**Exercise directions**
Only an exact copy of every record counts as an answer.

**Information supplied**
● ● ● ● ●
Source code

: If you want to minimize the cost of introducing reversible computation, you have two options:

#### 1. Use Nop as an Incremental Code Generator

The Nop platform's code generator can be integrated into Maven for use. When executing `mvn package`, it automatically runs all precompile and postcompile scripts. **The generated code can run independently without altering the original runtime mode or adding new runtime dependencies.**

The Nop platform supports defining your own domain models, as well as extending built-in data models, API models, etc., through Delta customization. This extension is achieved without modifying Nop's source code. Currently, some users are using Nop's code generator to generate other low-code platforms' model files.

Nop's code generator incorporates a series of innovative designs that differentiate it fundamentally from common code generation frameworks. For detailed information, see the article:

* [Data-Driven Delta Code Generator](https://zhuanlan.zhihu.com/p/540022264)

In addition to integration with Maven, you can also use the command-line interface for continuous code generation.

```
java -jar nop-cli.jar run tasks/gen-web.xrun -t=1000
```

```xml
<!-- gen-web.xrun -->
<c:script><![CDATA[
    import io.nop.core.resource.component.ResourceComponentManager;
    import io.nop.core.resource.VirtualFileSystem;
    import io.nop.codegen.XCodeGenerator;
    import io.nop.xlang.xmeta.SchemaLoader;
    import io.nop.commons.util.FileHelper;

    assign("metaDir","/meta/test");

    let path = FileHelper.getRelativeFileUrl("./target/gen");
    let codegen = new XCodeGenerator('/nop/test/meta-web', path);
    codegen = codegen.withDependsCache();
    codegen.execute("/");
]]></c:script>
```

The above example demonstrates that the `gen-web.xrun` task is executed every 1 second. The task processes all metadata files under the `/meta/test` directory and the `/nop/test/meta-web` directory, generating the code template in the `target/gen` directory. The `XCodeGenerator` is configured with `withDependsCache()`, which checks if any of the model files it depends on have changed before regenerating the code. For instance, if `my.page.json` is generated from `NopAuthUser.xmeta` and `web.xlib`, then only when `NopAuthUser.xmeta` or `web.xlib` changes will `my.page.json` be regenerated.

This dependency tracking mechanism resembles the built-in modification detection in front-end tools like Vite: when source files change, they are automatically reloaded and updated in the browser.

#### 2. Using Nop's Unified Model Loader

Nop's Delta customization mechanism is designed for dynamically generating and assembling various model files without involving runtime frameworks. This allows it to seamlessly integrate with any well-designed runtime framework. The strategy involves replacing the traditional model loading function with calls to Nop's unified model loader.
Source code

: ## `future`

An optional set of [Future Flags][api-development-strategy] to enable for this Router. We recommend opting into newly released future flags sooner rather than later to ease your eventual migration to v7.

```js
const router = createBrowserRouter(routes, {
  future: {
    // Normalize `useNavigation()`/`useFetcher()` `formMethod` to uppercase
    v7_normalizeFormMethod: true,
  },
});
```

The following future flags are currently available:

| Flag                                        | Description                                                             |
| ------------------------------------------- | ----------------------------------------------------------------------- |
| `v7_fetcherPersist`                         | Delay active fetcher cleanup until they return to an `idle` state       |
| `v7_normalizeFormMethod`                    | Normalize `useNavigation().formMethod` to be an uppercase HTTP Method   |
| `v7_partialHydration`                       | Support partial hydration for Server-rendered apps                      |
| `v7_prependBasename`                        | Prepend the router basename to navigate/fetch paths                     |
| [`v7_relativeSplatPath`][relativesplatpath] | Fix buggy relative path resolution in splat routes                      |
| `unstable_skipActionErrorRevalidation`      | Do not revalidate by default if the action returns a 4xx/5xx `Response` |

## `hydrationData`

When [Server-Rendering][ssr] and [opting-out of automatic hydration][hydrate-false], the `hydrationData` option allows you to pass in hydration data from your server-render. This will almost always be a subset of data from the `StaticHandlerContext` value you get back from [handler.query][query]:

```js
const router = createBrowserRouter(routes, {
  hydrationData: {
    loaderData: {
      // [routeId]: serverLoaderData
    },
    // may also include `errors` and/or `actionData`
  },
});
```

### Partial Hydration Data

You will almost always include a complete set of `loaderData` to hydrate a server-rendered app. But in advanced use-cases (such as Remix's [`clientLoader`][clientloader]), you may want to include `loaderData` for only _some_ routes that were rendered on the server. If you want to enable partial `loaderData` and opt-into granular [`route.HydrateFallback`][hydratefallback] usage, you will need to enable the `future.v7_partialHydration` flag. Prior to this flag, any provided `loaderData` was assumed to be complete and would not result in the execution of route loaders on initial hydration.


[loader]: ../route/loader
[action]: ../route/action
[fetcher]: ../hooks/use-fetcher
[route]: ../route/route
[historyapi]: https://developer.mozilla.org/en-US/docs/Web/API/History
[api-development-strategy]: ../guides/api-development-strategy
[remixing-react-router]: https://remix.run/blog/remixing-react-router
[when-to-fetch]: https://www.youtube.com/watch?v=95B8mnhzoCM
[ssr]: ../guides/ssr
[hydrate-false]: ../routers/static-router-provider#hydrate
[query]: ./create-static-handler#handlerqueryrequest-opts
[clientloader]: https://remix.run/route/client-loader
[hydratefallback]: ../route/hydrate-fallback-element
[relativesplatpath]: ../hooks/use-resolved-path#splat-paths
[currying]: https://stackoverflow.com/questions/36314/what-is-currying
● ● ● ● ●
**Answer**
Source code

: If you want to minimize the cost of introducing reversible computation, you have two options:

#### 1. Use Nop as an Incremental Code Generator

The Nop platform's code generator can be integrated into Maven for use. When executing `mvn package`, it automatically runs all precompile and postcompile scripts. **The generated code can run independently without altering the original runtime mode or adding new runtime dependencies.**

The Nop platform supports defining your own domain models, as well as extending built-in data models, API models, etc., through Delta customization. This extension is achieved without modifying Nop's source code. Currently, some users are using Nop's code generator to generate other low-code platforms' model files.

Nop's code generator incorporates a series of innovative designs that differentiate it fundamentally from common code generation frameworks. For detailed information, see the article:

* [Data-Driven Delta Code Generator](https://zhuanlan.zhihu.com/p/540022264)

In addition to integration with Maven, you can also use the command-line interface for continuous code generation.

```
java -jar nop-cli.jar run tasks/gen-web.xrun -t=1000
```

```xml
<!-- gen-web.xrun -->
<c:script><![CDATA[
    import io.nop.core.resource.component.ResourceComponentManager;
    import io.nop.core.resource.VirtualFileSystem;
    import io.nop.codegen.XCodeGenerator;
    import io.nop.xlang.xmeta.SchemaLoader;
    import io.nop.commons.util.FileHelper;

    assign("metaDir","/meta/test");

    let path = FileHelper.getRelativeFileUrl("./target/gen");
    let codegen = new XCodeGenerator('/nop/test/meta-web', path);
    codegen = codegen.withDependsCache();
    codegen.execute("/");
]]></c:script>
```

The above example demonstrates that the `gen-web.xrun` task is executed every 1 second. The task processes all metadata files under the `/meta/test` directory and the `/nop/test/meta-web` directory, generating the code template in the `target/gen` directory. The `XCodeGenerator` is configured with `withDependsCache()`, which checks if any of the model files it depends on have changed before regenerating the code. For instance, if `my.page.json` is generated from `NopAuthUser.xmeta` and `web.xlib`, then only when `NopAuthUser.xmeta` or `web.xlib` changes will `my.page.json` be regenerated.

This dependency tracking mechanism resembles the built-in modification detection in front-end tools like Vite: when source files change, they are automatically reloaded and updated in the browser.

#### 2. Using Nop's Unified Model Loader

Nop's Delta customization mechanism is designed for dynamically generating and assembling various model files without involving runtime frameworks. This allows it to seamlessly integrate with any well-designed runtime framework. The strategy involves replacing the traditional model loading function with calls to Nop's unified model loader.
Source code

: ## `future`

An optional set of [Future Flags][api-development-strategy] to enable for this Router. We recommend opting into newly released future flags sooner rather than later to ease your eventual migration to v7.

```js
const router = createBrowserRouter(routes, {
  future: {
    // Normalize `useNavigation()`/`useFetcher()` `formMethod` to uppercase
    v7_normalizeFormMethod: true,
  },
});
```

The following future flags are currently available:

| Flag                                        | Description                                                             |
| ------------------------------------------- | ----------------------------------------------------------------------- |
| `v7_fetcherPersist`                         | Delay active fetcher cleanup until they return to an `idle` state       |
| `v7_normalizeFormMethod`                    | Normalize `useNavigation().formMethod` to be an uppercase HTTP Method   |
| `v7_partialHydration`                       | Support partial hydration for Server-rendered apps                      |
| `v7_prependBasename`                        | Prepend the router basename to navigate/fetch paths                     |
| [`v7_relativeSplatPath`][relativesplatpath] | Fix buggy relative path resolution in splat routes                      |
| `unstable_skipActionErrorRevalidation`      | Do not revalidate by default if the action returns a 4xx/5xx `Response` |

## `hydrationData`

When [Server-Rendering][ssr] and [opting-out of automatic hydration][hydrate-false], the `hydrationData` option allows you to pass in hydration data from your server-render. This will almost always be a subset of data from the `StaticHandlerContext` value you get back from [handler.query][query]:

```js
const router = createBrowserRouter(routes, {
  hydrationData: {
    loaderData: {
      // [routeId]: serverLoaderData
    },
    // may also include `errors` and/or `actionData`
  },
});
```

### Partial Hydration Data

You will almost always include a complete set of `loaderData` to hydrate a server-rendered app. But in advanced use-cases (such as Remix's [`clientLoader`][clientloader]), you may want to include `loaderData` for only _some_ routes that were rendered on the server. If you want to enable partial `loaderData` and opt-into granular [`route.HydrateFallback`][hydratefallback] usage, you will need to enable the `future.v7_partialHydration` flag. Prior to this flag, any provided `loaderData` was assumed to be complete and would not result in the execution of route loaders on initial hydration.


[loader]: ../route/loader
[action]: ../route/action
[fetcher]: ../hooks/use-fetcher
[route]: ../route/route
[historyapi]: https://developer.mozilla.org/en-US/docs/Web/API/History
[api-development-strategy]: ../guides/api-development-strategy
[remixing-react-router]: https://remix.run/blog/remixing-react-router
[when-to-fetch]: https://www.youtube.com/watch?v=95B8mnhzoCM
[ssr]: ../guides/ssr
[hydrate-false]: ../routers/static-router-provider#hydrate
[query]: ./create-static-handler#handlerqueryrequest-opts
[clientloader]: https://remix.run/route/client-loader
[hydratefallback]: ../route/hydrate-fallback-element
[relativesplatpath]: ../hooks/use-resolved-path#splat-paths
[currying]: https://stackoverflow.com/questions/36314/what-is-currying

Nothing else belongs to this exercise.